◆ Instructions for the task ◆
Word for word, write the lines below out again, with no pictures.

====== Supplied records ======

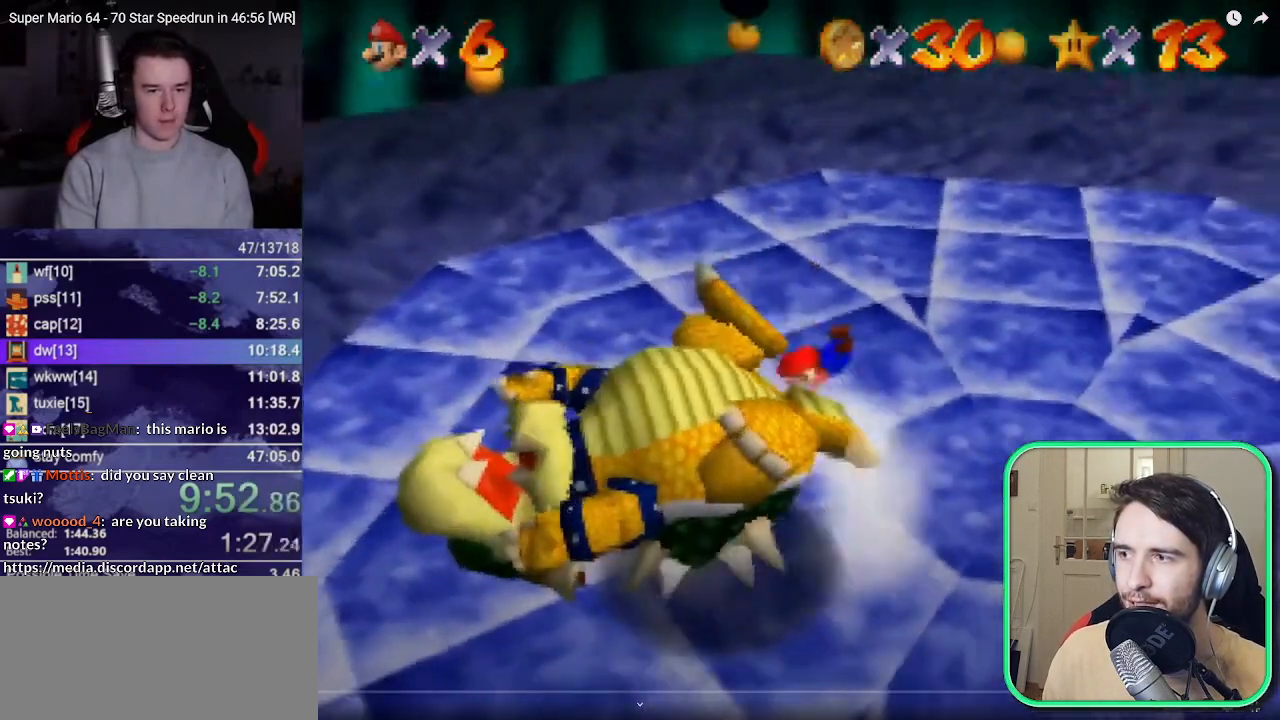
{"buttons": [], "left_stick": "center", "events": [[67, "A", "down"], [67, "left_stick", "left"], [167, "A", "up"], [400, "left_stick", "center"]]}
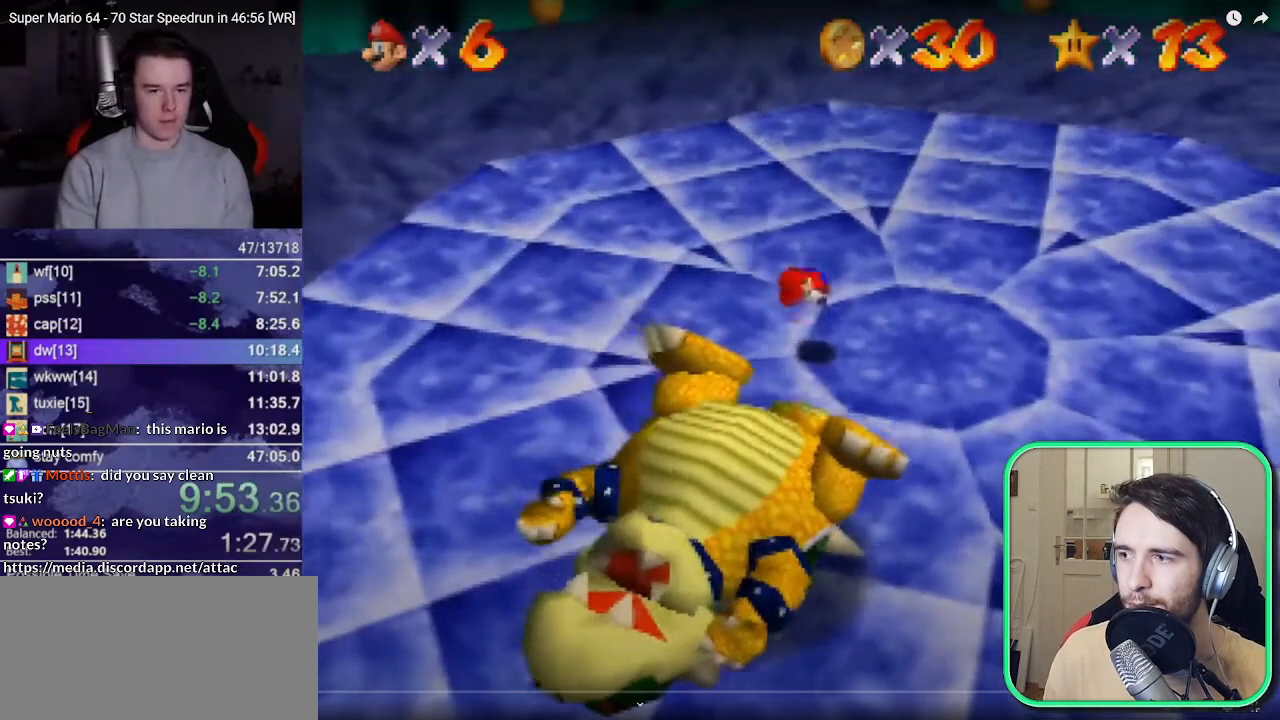
{"buttons": [], "left_stick": "center", "events": [[83, "B", "down"], [167, "B", "up"], [183, "left_stick", "down"], [467, "left_stick", "center"]]}
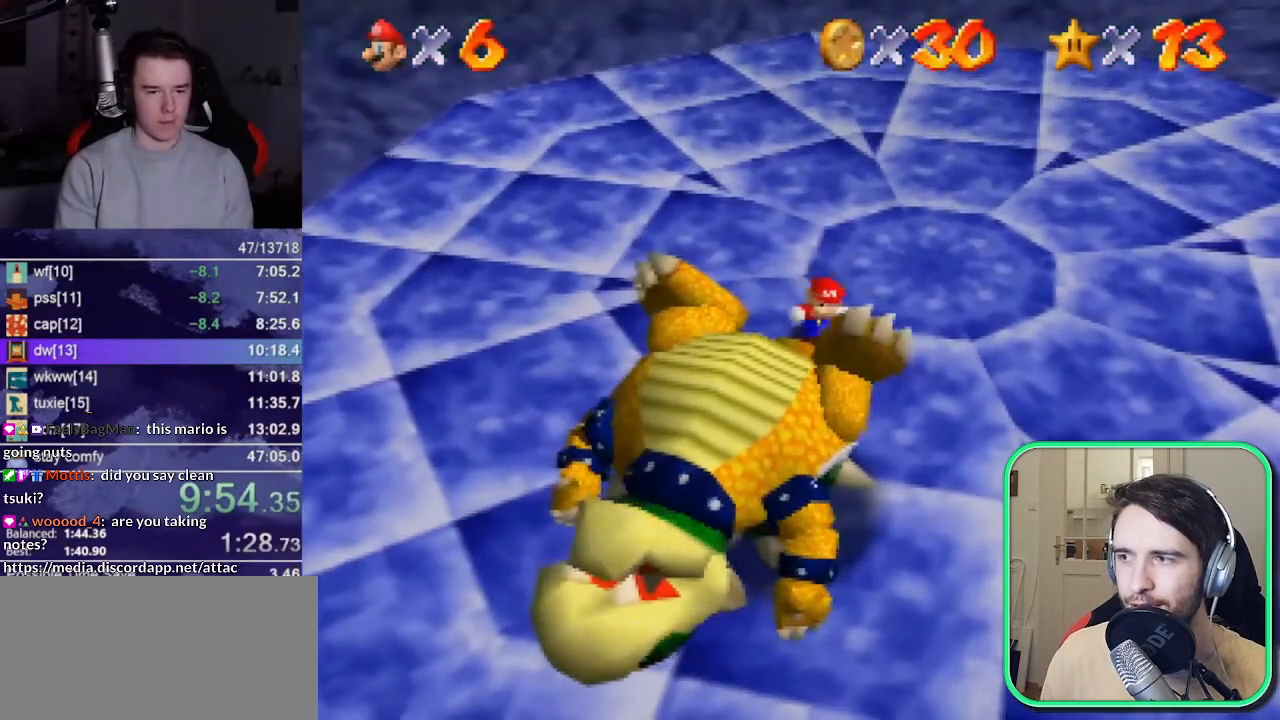
{"buttons": [], "left_stick": "center", "events": [[33, "left_stick", "down"], [267, "left_stick", "center"]]}
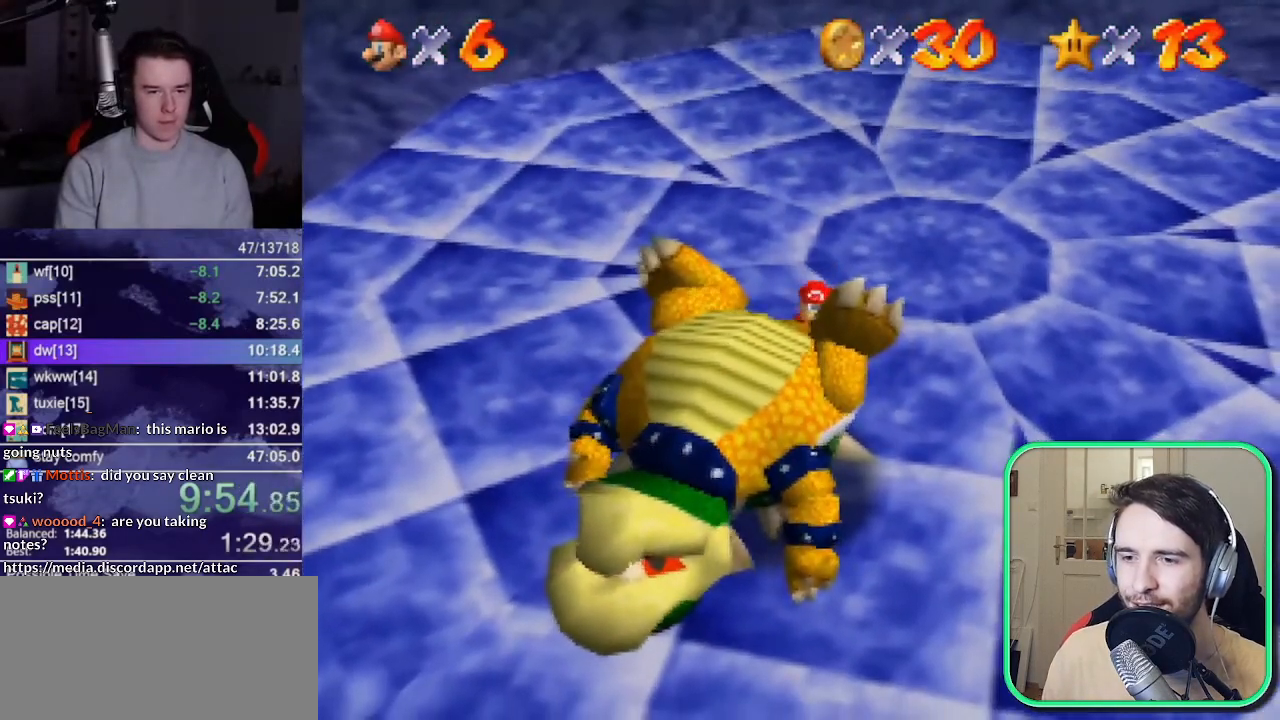
{"buttons": [], "left_stick": "center", "events": [[417, "B", "down"], [433, "A", "down"], [433, "B", "up"], [500, "A", "up"]]}
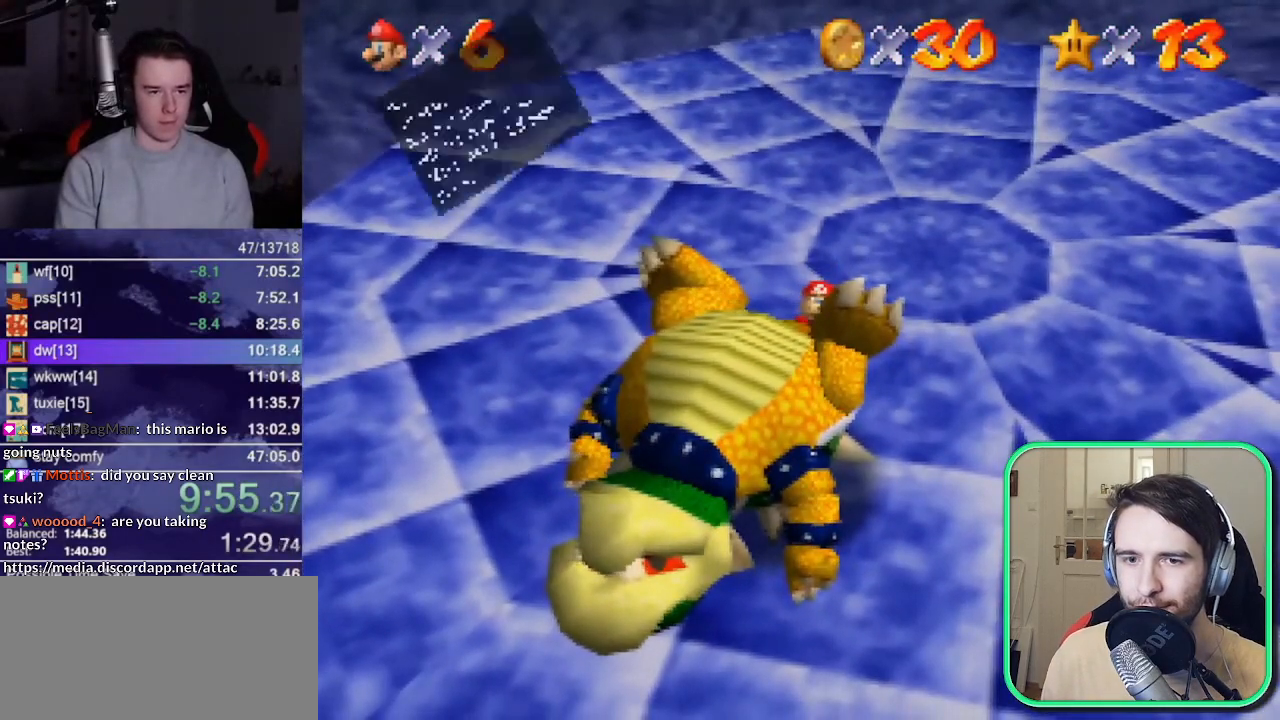
{"buttons": [], "left_stick": "center", "events": [[250, "A", "down"], [267, "A", "up"]]}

======

◆ Completed exercise ◆
{"buttons": [], "left_stick": "center", "events": [[67, "A", "down"], [67, "left_stick", "left"], [167, "A", "up"], [400, "left_stick", "center"]]}
{"buttons": [], "left_stick": "center", "events": [[83, "B", "down"], [167, "B", "up"], [183, "left_stick", "down"], [467, "left_stick", "center"]]}
{"buttons": [], "left_stick": "center", "events": [[33, "left_stick", "down"], [267, "left_stick", "center"]]}
{"buttons": [], "left_stick": "center", "events": [[417, "B", "down"], [433, "A", "down"], [433, "B", "up"], [500, "A", "up"]]}
{"buttons": [], "left_stick": "center", "events": [[250, "A", "down"], [267, "A", "up"]]}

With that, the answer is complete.